Erin knocked back half of her glass of wine and made a satisfied, ‘Ahhh’ sound.
‘Nectar of the gods,’ she said. ‘Wow. Talking of gods, is that him? I’d forgotten he looked that good.’
We exchanged glances and then both leant forward and peered at the screen.
‘So had I,’ I said, unable to keep the wistful tone from my voice. It had been several years since I’d seen his photo.
‘Have you noticed, he’s the opposite of Ted?’ Erin pointed out.
‘Uh-huh,’ I agreed, as heat rushed through my body.
How could just a photo of the man have this much of an effect on me?
‘And not merely in looks,’ I eventually added. ‘Unless he’s changed. Ted’s a workaholic and loves his job.
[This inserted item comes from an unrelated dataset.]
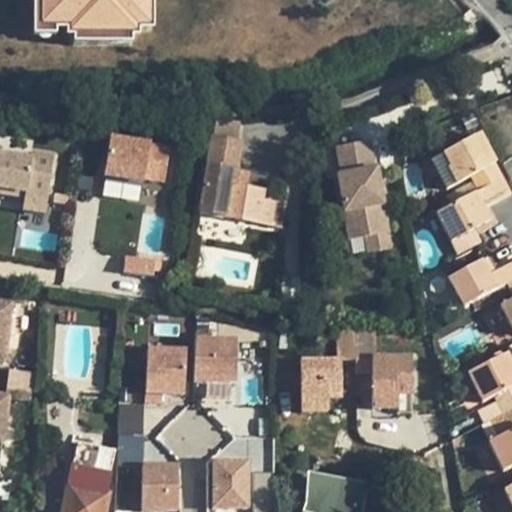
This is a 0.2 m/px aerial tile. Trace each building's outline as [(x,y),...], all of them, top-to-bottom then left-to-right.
[(28,0),(30,17),(31,17),(47,16),(61,15),(61,22),(65,22),(127,19),(127,12),(141,11),(140,0),(28,0)] [(47,16),(31,17),(31,27),(48,26),(47,16)] [(124,19),(65,22),(65,33),(125,30),(124,19)] [(265,192),(246,189),(235,187),(238,172),(242,142),(212,137),(200,215),(225,220),(225,219),(273,226),(277,204),(264,201),(265,192)] [(429,163),(445,193),(468,180),(493,167),(476,139),(429,163)] [(171,151),(112,141),(106,178),(146,185),(147,177),(166,180),(171,151)] [(347,240),(363,237),(385,232),(379,199),(373,201),(371,194),(377,192),(373,170),(371,171),(366,143),(335,149),(340,176),(336,177),(347,240)] [(0,190),(27,194),(27,199),(49,203),(55,158),(33,155),(32,162),(0,156),(0,190)] [(470,185),(496,172),(493,167),(468,180),(470,185)] [(249,173),(238,172),(235,187),(246,189),(249,173)] [(496,172),(470,185),(476,194),(485,210),(511,197),(496,172)] [(0,190),(0,195),(27,199),(27,194),(0,190)] [(471,197),(479,213),(485,210),(476,194),(471,197)] [(434,218),(449,247),(487,227),(479,213),(471,197),(434,218)] [(49,203),(27,199),(25,212),(47,215),(49,203)] [(67,210),(55,208),(54,216),(66,218),(67,210)] [(385,232),(363,237),(365,251),(388,247),(385,232)] [(161,265),(127,260),(124,275),(154,279),(155,273),(160,274),(161,265)] [(482,265),(447,283),(463,313),(495,294),(488,278),(482,265)] [(511,265),(495,274),(503,290),(507,298),(511,295),(511,265)] [(495,274),(488,278),(495,294),(503,290),(495,274)] [(511,304),(510,305),(499,311),(511,334),(511,304)] [(0,363),(4,364),(12,307),(0,305),(0,363)] [(377,332),(337,327),(337,362),(377,362),(377,332)] [(211,338),(194,337),(194,385),(236,385),(236,344),(211,344),(211,338)] [(185,396),(185,352),(147,352),(147,404),(163,404),(163,396),(185,396)] [(468,378),(482,406),(496,400),(511,391),(511,368),(507,358),(468,378)] [(375,362),(375,412),(398,412),(398,398),(412,398),(412,362),(375,362)] [(338,401),(338,364),(301,364),(301,414),(325,414),(325,401),(338,401)] [(511,391),(496,400),(499,406),(511,399),(511,391)] [(0,396),(0,456),(8,398),(0,396)] [(412,415),(412,398),(398,398),(398,412),(398,415),(412,415)] [(511,399),(499,406),(505,417),(511,413),(511,399)] [(511,436),(489,449),(505,477),(511,473),(511,436)] [(79,445),(75,458),(111,467),(114,454),(79,445)] [(75,458),(73,468),(109,478),(111,467),(75,458)] [(248,510),(248,464),(213,464),(213,510),(248,510)] [(73,468),(63,511),(107,511),(112,495),(106,492),(109,478),(73,468)] [(178,511),(178,468),(142,468),(142,511),(178,511)] [(275,511),(275,474),(253,474),(253,511),(275,511)] [(313,481),(310,510),(315,511),(357,511),(361,491),(313,481)]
Sam believed work was a necessary evil. Although he was only nineteen when we … when I knew him, so maybe that’s different now.’
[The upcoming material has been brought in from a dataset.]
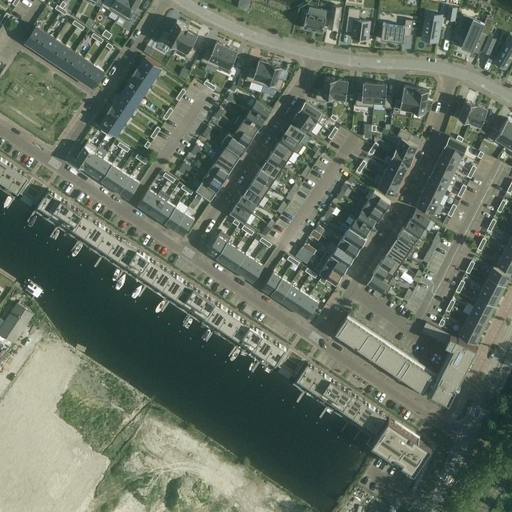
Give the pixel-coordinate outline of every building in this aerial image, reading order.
[(103,0),(102,5),(109,9),(119,15),(127,0),(103,0)] [(127,0),(119,15),(128,20),(134,24),(140,14),(134,10),(140,0),(127,0)] [(304,14),(302,20),(305,21),(303,27),(323,32),(324,24),(328,25),(328,27),(337,29),(341,6),(332,5),(330,11),(319,9),(318,15),(306,13),(306,14),(304,14)] [(457,7),(448,5),(446,19),(454,20),(457,7)] [(349,8),(346,31),(353,32),(352,37),(368,39),(370,21),(359,20),(360,9),(349,8)] [(442,15),(432,13),(430,20),(425,19),(422,38),(438,41),(442,15)] [(463,15),(455,32),(456,32),(458,28),(467,32),(461,46),(472,51),(481,32),(487,34),(494,19),(487,16),(484,22),(473,18),(473,19),(463,15)] [(89,17),(86,23),(91,26),(94,20),(89,17)] [(381,38),(403,41),(404,34),(411,35),(413,19),(405,18),(404,25),(383,23),(381,38)] [(163,31),(158,41),(164,45),(165,43),(175,48),(188,26),(177,20),(169,34),(163,31)] [(26,41),(35,48),(46,31),(36,25),(26,41)] [(188,26),(175,48),(186,54),(185,56),(191,60),(196,49),(191,46),(199,32),(188,26)] [(45,54),(56,38),(46,32),(35,48),(45,54)] [(489,35),(482,50),(489,54),(496,38),(489,35)] [(54,60),(65,44),(56,38),(45,54),(54,60)] [(511,38),(507,38),(493,61),(506,68),(511,56),(511,38)] [(205,49),(201,60),(217,68),(227,46),(216,41),(211,52),(205,49)] [(64,67),(75,51),(65,44),(54,60),(64,67)] [(143,51),(151,56),(155,50),(146,46),(143,51)] [(227,46),(217,68),(228,72),(238,50),(227,46)] [(73,73),(84,57),(75,51),(64,67),(73,73)] [(83,79),(94,63),(84,57),(73,73),(83,79)] [(154,78),(161,68),(145,57),(138,67),(154,78)] [(249,68),(246,79),(263,85),(270,62),(259,58),(255,70),(249,68)] [(270,62),(263,85),(280,90),(284,79),(278,77),(282,65),(270,62)] [(93,86),(103,70),(94,63),(83,79),(93,86)] [(148,87),(154,78),(138,67),(132,77),(148,87)] [(183,67),(179,75),(186,78),(190,70),(183,67)] [(317,88),(315,99),(333,102),(337,78),(325,76),(323,89),(317,88)] [(148,87),(132,77),(125,86),(141,97),(148,87)] [(337,78),(333,102),(334,102),(335,97),(346,99),(349,80),(337,78)] [(222,87),(227,90),(230,83),(225,80),(222,87)] [(356,93),(355,105),(373,106),(375,82),(363,81),(362,94),(356,93)] [(375,82),(373,106),(374,106),(374,102),(385,102),(384,107),(391,108),(392,96),(386,95),(387,83),(375,82)] [(412,110),(416,87),(404,85),(401,101),(395,99),(393,111),(400,112),(400,108),(401,108),(412,110)] [(141,97),(125,86),(119,95),(135,106),(141,97)] [(429,89),(416,87),(412,110),(425,112),(429,89)] [(205,94),(202,99),(210,102),(212,97),(205,94)] [(129,116),(135,106),(119,95),(113,105),(129,116)] [(258,99),(256,98),(250,108),(265,118),(271,108),(263,103),(258,99)] [(322,111),(305,99),(299,109),(316,121),(322,111)] [(466,99),(458,117),(470,122),(477,104),(466,99)] [(477,104),(470,122),(480,126),(478,130),(485,133),(489,122),(483,119),(488,108),(477,104)] [(129,116),(113,105),(106,114),(122,125),(129,116)] [(265,118),(250,108),(244,116),(240,114),(259,127),(265,118)] [(316,121),(299,109),(292,119),(309,130),(316,121)] [(122,125),(106,114),(100,124),(103,127),(108,130),(113,133),(116,135),(122,125)] [(259,127),(240,114),(234,123),(253,136),(259,127)] [(511,133),(511,120),(507,118),(499,131),(493,128),(487,138),(493,142),(495,138),(505,144),(511,133)] [(306,132),(291,122),(285,131),(304,144),(304,143),(300,140),(306,132)] [(247,145),(253,136),(234,123),(238,126),(232,134),(228,132),(247,145)] [(400,128),(397,135),(402,137),(403,137),(408,140),(411,134),(400,128)] [(304,144),(285,131),(279,140),(298,153),(304,144)] [(228,132),(222,141),(241,154),(247,145),(228,132)] [(449,135),(444,145),(463,154),(468,144),(468,143),(462,141),(456,138),(449,135)] [(402,137),(397,147),(413,155),(418,145),(408,140),(407,139),(405,139),(403,137),(402,137)] [(298,153),(279,140),(273,149),(288,159),(294,150),(298,153)] [(84,167),(97,147),(88,141),(74,161),(84,167)] [(222,141),(216,150),(235,163),(241,154),(222,141)] [(206,154),(209,146),(204,144),(201,152),(206,154)] [(315,145),(312,149),(316,152),(320,154),(322,150),(319,148),(315,145)] [(444,145),(439,155),(458,164),(463,154),(444,145)] [(93,173),(103,157),(95,151),(98,147),(97,147),(84,167),(93,173)] [(397,147),(392,157),(408,165),(413,155),(397,147)] [(288,159),(273,149),(267,158),(286,171),(286,170),(282,167),(288,159)] [(235,163),(216,150),(210,159),(229,172),(235,163)] [(439,155),(435,165),(453,174),(458,164),(439,155)] [(93,173),(102,179),(112,163),(103,157),(93,173)] [(392,157),(387,166),(403,174),(408,165),(392,157)] [(286,171),(267,158),(261,167),(280,180),(286,171)] [(208,171),(223,181),(229,172),(210,159),(214,162),(208,171)] [(0,172),(0,179),(7,185),(18,169),(7,162),(0,172)] [(301,173),(305,164),(299,162),(296,171),(301,173)] [(121,169),(112,163),(102,179),(111,185),(121,169)] [(435,165),(430,175),(448,184),(453,174),(435,165)] [(387,166),(382,176),(398,184),(403,174),(387,166)] [(280,180),(261,167),(255,176),(270,186),(276,177),(280,180)] [(7,185),(18,192),(29,176),(18,169),(7,185)] [(111,185),(120,191),(130,175),(121,169),(111,185)] [(223,181),(208,171),(202,180),(217,190),(223,181)] [(140,181),(130,175),(120,191),(129,197),(140,181)] [(430,175),(425,184),(444,193),(448,184),(430,175)] [(270,186),(255,176),(249,185),(264,195),(270,186)] [(382,176),(377,186),(393,194),(398,184),(382,176)] [(287,191),(293,181),(289,179),(283,189),(287,191)] [(217,190),(202,180),(196,189),(211,199),(217,190)] [(425,184),(420,194),(439,203),(444,193),(425,184)] [(264,195),(249,185),(243,193),(242,193),(258,204),(264,195)] [(147,209),(161,189),(160,189),(158,193),(149,187),(138,203),(147,209)] [(49,189),(38,205),(51,214),(61,198),(49,189)] [(156,215),(170,195),(161,189),(147,209),(156,215)] [(390,201),(374,190),(368,199),(384,210),(390,201)] [(258,204),(242,193),(236,202),(251,212),(256,203),(258,204)] [(420,194),(415,204),(434,213),(439,203),(420,194)] [(165,221),(176,205),(167,200),(170,196),(170,195),(156,215),(165,221)] [(61,198),(51,214),(61,221),(72,205),(61,198)] [(384,210),(368,199),(362,208),(378,219),(384,210)] [(229,211),(244,221),(251,212),(236,202),(229,211)] [(72,205),(61,221),(72,228),(83,212),(72,205)] [(174,227),(185,211),(176,205),(165,221),(174,227)] [(378,219),(362,208),(356,217),(371,227),(376,219),(378,220),(378,219)] [(415,208),(409,217),(424,227),(430,218),(415,208)] [(184,234),(194,218),(185,211),(174,227),(184,234)] [(258,211),(255,215),(268,224),(271,219),(258,211)] [(83,212),(72,228),(83,235),(93,219),(83,212)] [(371,227),(356,217),(350,226),(366,237),(365,236),(371,227)] [(424,227),(409,217),(403,226),(418,236),(424,227)] [(93,219),(83,235),(95,243),(106,228),(93,219)] [(366,237),(350,226),(344,235),(360,246),(366,237)] [(418,236),(403,226),(397,235),(416,248),(417,248),(412,245),(418,236)] [(106,228),(95,243),(106,251),(116,235),(106,228)] [(217,256),(228,240),(218,234),(208,250),(217,256)] [(116,235),(106,251),(116,258),(127,242),(116,235)] [(360,246),(344,235),(338,244),(354,255),(360,246)] [(416,248),(397,235),(391,244),(410,257),(416,248)] [(226,262),(237,246),(228,240),(217,256),(226,262)] [(127,242),(116,258),(127,265),(138,249),(127,242)] [(338,244),(332,253),(348,264),(354,255),(338,244)] [(410,257),(391,244),(385,253),(400,263),(406,255),(410,257)] [(511,246),(507,244),(502,254),(511,259),(511,246)] [(235,268),(246,252),(237,246),(226,262),(235,268)] [(296,254),(296,255),(306,263),(313,253),(311,252),(306,249),(303,247),(302,246),(299,250),(296,254)] [(138,249),(127,265),(139,273),(150,257),(138,249)] [(244,274),(255,258),(246,252),(235,268),(244,274)] [(348,264),(332,253),(326,262),(342,273),(348,264)] [(400,263),(385,253),(379,262),(394,272),(400,263)] [(511,259),(502,254),(497,264),(511,271),(511,259)] [(150,257),(139,273),(150,280),(161,264),(150,257)] [(253,280),(264,264),(255,258),(244,274),(253,280)] [(342,273),(326,262),(319,271),(336,283),(342,273)] [(394,272),(379,262),(373,271),(392,284),(393,284),(388,281),(394,272)] [(161,264),(150,280),(160,287),(171,271),(161,264)] [(493,266),(488,276),(505,285),(511,275),(493,266)] [(271,293),(282,277),(273,270),(262,286),(271,293)] [(171,271),(160,287),(173,296),(183,280),(171,271)] [(392,284),(373,271),(367,281),(386,293),(392,284)] [(501,294),(505,285),(488,276),(483,285),(501,294)] [(280,299),(291,283),(282,277),(271,293),(280,299)] [(183,280),(173,296),(183,303),(194,287),(183,280)] [(289,305),(300,289),(291,283),(280,299),(289,305)] [(496,304),(501,294),(483,285),(478,295),(496,304)] [(194,287),(183,303),(194,310),(205,294),(194,287)] [(379,298),(383,293),(376,288),(372,293),(379,298)] [(298,311),(309,295),(300,289),(289,305),(298,311)] [(205,294),(194,310),(205,317),(215,301),(205,294)] [(308,317),(319,301),(309,295),(298,311),(308,317)] [(491,313),(496,304),(478,295),(474,305),(491,313)] [(215,301),(205,317),(217,325),(228,309),(215,301)] [(16,338),(33,313),(18,303),(0,329),(0,331),(9,337),(11,335),(16,338)] [(486,323),(491,313),(474,305),(469,314),(486,323)] [(228,309),(217,325),(229,333),(240,317),(228,309)] [(348,312),(335,331),(419,388),(423,390),(436,371),(348,312)] [(486,323),(469,314),(464,324),(481,333),(486,323)] [(240,317),(229,333),(240,341),(251,325),(240,317)] [(426,321),(421,330),(454,347),(440,374),(431,392),(449,401),(477,347),(476,347),(450,333),(426,321)] [(481,333),(464,324),(459,334),(476,343),(481,333)] [(251,325),(240,341),(252,349),(263,333),(251,325)] [(263,333),(252,349),(263,356),(274,340),(263,333)] [(274,340),(263,356),(276,364),(286,348),(274,340)] [(0,362),(9,349),(0,342),(0,362)] [(308,363),(297,379),(308,386),(319,370),(308,363)] [(319,370),(308,386),(320,394),(331,378),(319,370)] [(331,378),(320,394),(331,402),(342,386),(331,378)] [(342,386),(331,402),(342,409),(352,393),(342,386)] [(352,393),(342,409),(352,416),(363,400),(352,393)] [(363,400),(352,416),(364,424),(375,408),(363,400)] [(150,408),(130,440),(192,478),(200,465),(195,461),(199,455),(195,452),(200,443),(165,422),(167,418),(150,408)] [(375,408),(364,424),(376,431),(386,415),(375,408)] [(389,417),(371,443),(414,472),(432,446),(389,417)] [(69,503),(62,511),(72,511),(76,508),(69,503)]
They were definitely opposites.
Ted had close-cropped fair hair, blue eyes and was well-groomed. He liked the things that money could buy.
Sam had – and judging from the photos we were looking at, still had – wild, dark hair, dark eyes, tanned skin, and now a hint of stubble on his firm jaw. When we had spent that week together, Sam had lived in jeans and T-shirts, or shorts during the long, hot days of July. And money meant little to him in those days. Happiness and having fun were all that mattered.
Ted wasn’t overly romantic. Sam had been the most romantic man I’d ever met.
Ted was good in bed. Sam had been amazing. But I was eighteen at the time and Sam was the first man I’d had sex with, so maybe I remembered it as better than it was.